Gandhian socialist and member of India's parliament Ram Manohar Lohia taken into police custody for
refusing to leave whites-only Morrison's Cafeteria in Jackson, Mississippi, May 27, 1964.
Photo courtesy The Better India
Jackson police released PM Lohia without harm or charges. But the incident embarrassed the US State Department, which issued an apology to the Indian Embassy.
“They may go to hell,” Lohia told locals in Jackson.
He believed that what happened at the restaurant was not a political issue between two governments, but a moral issue America needed to deal with. Still, word came down from Washington to Jackson law enforcement. They were not to arrest any persons from India.
But some local police officers were also KKK members and they had their sights on Joan Mulholland and the lead organizer of Freedom Summer Ed King. Joan and Ed decided to attend a mass civil rights meeting in Canton, a
small town north of Jackson.
"Canton had been completely off-limits to whites in the Movement. It was such a
rough town. And it was under curfew," Joan remembered later. "It was Ed’s car, but we decided it would be better to let Hamid Kisselbash from Pakistan drive, swarthy white. And the meeting was over before the curfew, so people could get home."
As they left Canton, headed back to Jackson, they noticed their car was being followed. Ed, probably the most visible white activist in the Mississippi, had already been arrested and jailed, beaten, and even hospitalized with injuries related to an attempt on his life.
The pursuers boxed in their car, forcing them to stop. As Joan watched from the back seat, men got out and came toward them brandishing crowbars.
“We just knew we were going to die. We talked about it, and none of us were petrified. We just knew we were going to die that night.”
The attackers pried the door open and started beating Hamid, the driver. Ed started yelling.

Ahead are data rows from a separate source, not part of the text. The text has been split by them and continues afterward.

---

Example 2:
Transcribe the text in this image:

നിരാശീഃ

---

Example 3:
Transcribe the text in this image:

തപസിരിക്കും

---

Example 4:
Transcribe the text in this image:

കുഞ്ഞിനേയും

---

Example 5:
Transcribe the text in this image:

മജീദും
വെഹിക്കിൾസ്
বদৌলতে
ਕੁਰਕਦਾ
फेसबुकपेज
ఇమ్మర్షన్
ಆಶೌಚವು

“Don’t hit him! He’s a foreigner! He’s not part of—you know, we’re whites. We’re local. He’s a foreigner. He’s from India! He’s from India! Don’t hit him! He’s from India!”
Though dazed and bloody, Hamid managed, “I’m from Pakistan!”

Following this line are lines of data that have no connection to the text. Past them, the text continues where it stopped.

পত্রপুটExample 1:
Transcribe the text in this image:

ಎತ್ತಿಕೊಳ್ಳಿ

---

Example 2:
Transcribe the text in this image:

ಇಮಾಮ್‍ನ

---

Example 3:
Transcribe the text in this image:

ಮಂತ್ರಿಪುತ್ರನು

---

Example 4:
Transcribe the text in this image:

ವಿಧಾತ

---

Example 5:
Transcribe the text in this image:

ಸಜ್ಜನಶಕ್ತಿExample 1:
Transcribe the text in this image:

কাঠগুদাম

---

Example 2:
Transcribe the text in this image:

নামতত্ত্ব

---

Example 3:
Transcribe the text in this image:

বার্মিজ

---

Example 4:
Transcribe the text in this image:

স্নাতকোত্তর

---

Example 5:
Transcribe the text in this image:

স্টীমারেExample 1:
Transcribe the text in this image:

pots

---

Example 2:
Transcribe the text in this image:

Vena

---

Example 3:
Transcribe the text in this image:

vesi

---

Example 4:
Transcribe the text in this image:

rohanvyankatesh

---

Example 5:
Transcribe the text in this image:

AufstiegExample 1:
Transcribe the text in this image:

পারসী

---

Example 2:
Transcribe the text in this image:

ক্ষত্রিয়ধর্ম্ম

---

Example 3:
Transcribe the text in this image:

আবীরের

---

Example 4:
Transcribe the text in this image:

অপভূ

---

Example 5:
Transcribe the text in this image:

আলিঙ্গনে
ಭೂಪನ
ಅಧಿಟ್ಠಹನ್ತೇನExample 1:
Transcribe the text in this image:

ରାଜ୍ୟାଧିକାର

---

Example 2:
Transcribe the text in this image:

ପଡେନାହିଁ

“What’s that?” One of the men asked Ed.
“That’s his city in
India!” Ed said.
The man who seemed to be the leader, Joan assumed he had law enforcement connections, pulled off the attackers and the thugs drove
away.
Later an undercover Klan informer told Ed King he and Joan were supposed to die that night. And she never doubted it.

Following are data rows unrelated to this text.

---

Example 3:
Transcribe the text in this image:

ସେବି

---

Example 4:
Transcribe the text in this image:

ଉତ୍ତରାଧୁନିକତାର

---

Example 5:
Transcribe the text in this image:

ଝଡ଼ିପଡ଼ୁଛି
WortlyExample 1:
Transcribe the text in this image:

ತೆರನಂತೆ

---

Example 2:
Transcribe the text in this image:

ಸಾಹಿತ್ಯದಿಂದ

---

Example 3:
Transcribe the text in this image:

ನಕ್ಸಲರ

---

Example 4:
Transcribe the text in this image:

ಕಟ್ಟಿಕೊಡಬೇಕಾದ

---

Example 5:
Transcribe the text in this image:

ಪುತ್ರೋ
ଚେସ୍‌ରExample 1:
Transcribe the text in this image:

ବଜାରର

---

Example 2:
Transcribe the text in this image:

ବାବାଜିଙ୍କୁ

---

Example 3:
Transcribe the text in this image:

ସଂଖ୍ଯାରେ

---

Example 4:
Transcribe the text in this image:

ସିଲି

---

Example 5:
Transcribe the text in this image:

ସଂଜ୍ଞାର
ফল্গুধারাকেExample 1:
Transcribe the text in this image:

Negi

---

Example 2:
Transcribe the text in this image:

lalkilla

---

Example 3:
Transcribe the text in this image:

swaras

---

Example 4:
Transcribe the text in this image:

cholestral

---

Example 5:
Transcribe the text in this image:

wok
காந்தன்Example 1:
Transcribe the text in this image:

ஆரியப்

Less than three weeks later, the night of June 23, three young men registering black voters in Mississippi disappeared. Throughout July, investigators searched the woods, fields, swamps, and rivers of Mississippi,
eventually finding the remains of two other Black men, Henry Dee and Charles Moore, college students who had been kidnapped, beaten, and murdered.
But it was six weeks
before the bodies of Andrew Goodman, James Cheney and Micheal Schwerner were discovered buried in an earthen dam after a tip from an informant -- later identified as Mississippi Highway Patrol officer Maynard King.